Freedom, for DeSantis, seems to mean that you can do whatever you'd please—but only if he approves.

It's disappointing, but hardly surprising, that DeSantis is applying that same logic to marijuana legalization. Florida residents might get a chance to vote on legalizing recreational weed in November, but DeSantis promised Tuesday that he would be "getting involved in different ways" to combat that ballot initiative. It's unclear exactly what DeSantis means, but State Attorney General Ashley Moody and some anti-legalization groups have already sued in state court to block the initiative from getting on the ballot.

The ballot initiative, Florida Amendment 3, would change the state's constitution to allow adults aged 21 and older to possess up to three ounces of marijuana. Existing licensed medical marijuana distribution centers—Florida voters approved medical marijuana in 2016—would be the only places allowed to distribute recreational weed, although state lawmakers could pass new laws to allow for commercial distribution and home growing.

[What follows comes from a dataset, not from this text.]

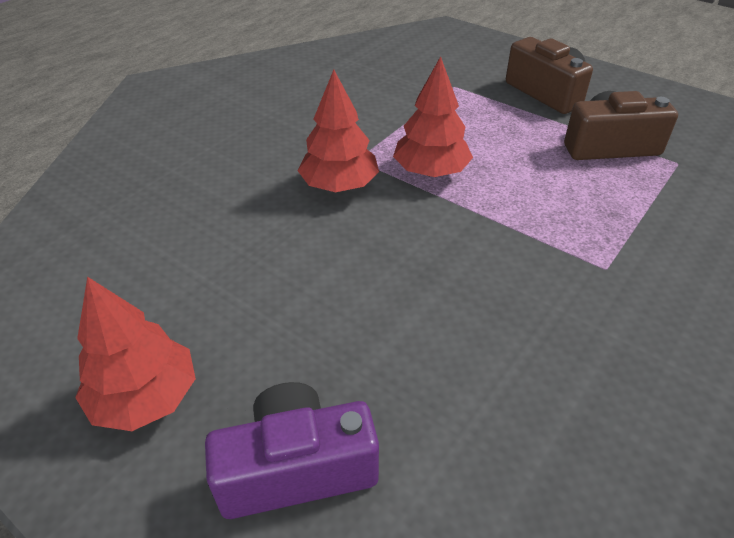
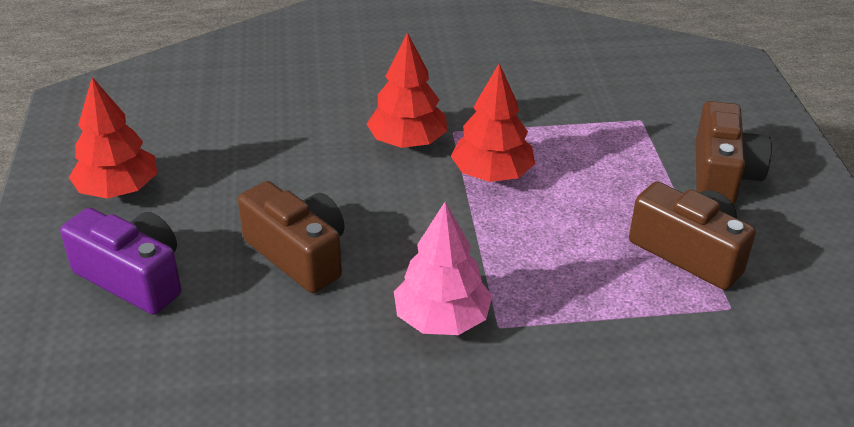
camera: 45 degrees right, 5 degrees down
none -> brown camera [238,181,345,293]
none -> pink tree [394,202,492,335]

As Marijuana Moment notes, economic analyses of the ballot initiative show that legalization would be a boon for Florida and could generate between $195.6 million and $431.3 million in new sales tax revenue annually.

Greater freedom for Floridians and higher tax revenue seem to matter less to DeSantis than the possibility that some of the state's residents might dislike the smell of reefer. "You want to walk down the street here and smell it," he asked, rhetorically, on Tuesday. "Do you want to not be able to take your family out to dinner because you're worried about it?"

If that's the best argument that the opponents of legalization in Florida can muster, there might be little cause for concern. Even so, having the (admittedly quite popular) governor campaigning against legalization figures to be a factor in the election.

Voters seem to be split on the legalization issue: A poll taken last month by USA Today and Ipsos showed 49 percent of Floridians support the ballot initiative—including 38 percent of registered Republicans. That's well short of the 60 percent threshold required for the amendment to pass.

What DeSantis does as Florida's governor will continue to carry national implications, not solely because he remains one of the most well-known Republican politicians in the country. He's reportedly seeking to patch up his relationship with former President Donald Trump—the two had dinner this week, according to The Washington Post—and may have a role to play in a future Trump administration, or as a Republican presidential candidate in 2028.

By then, maybe he'll have gotten over his fear of the smell of weed.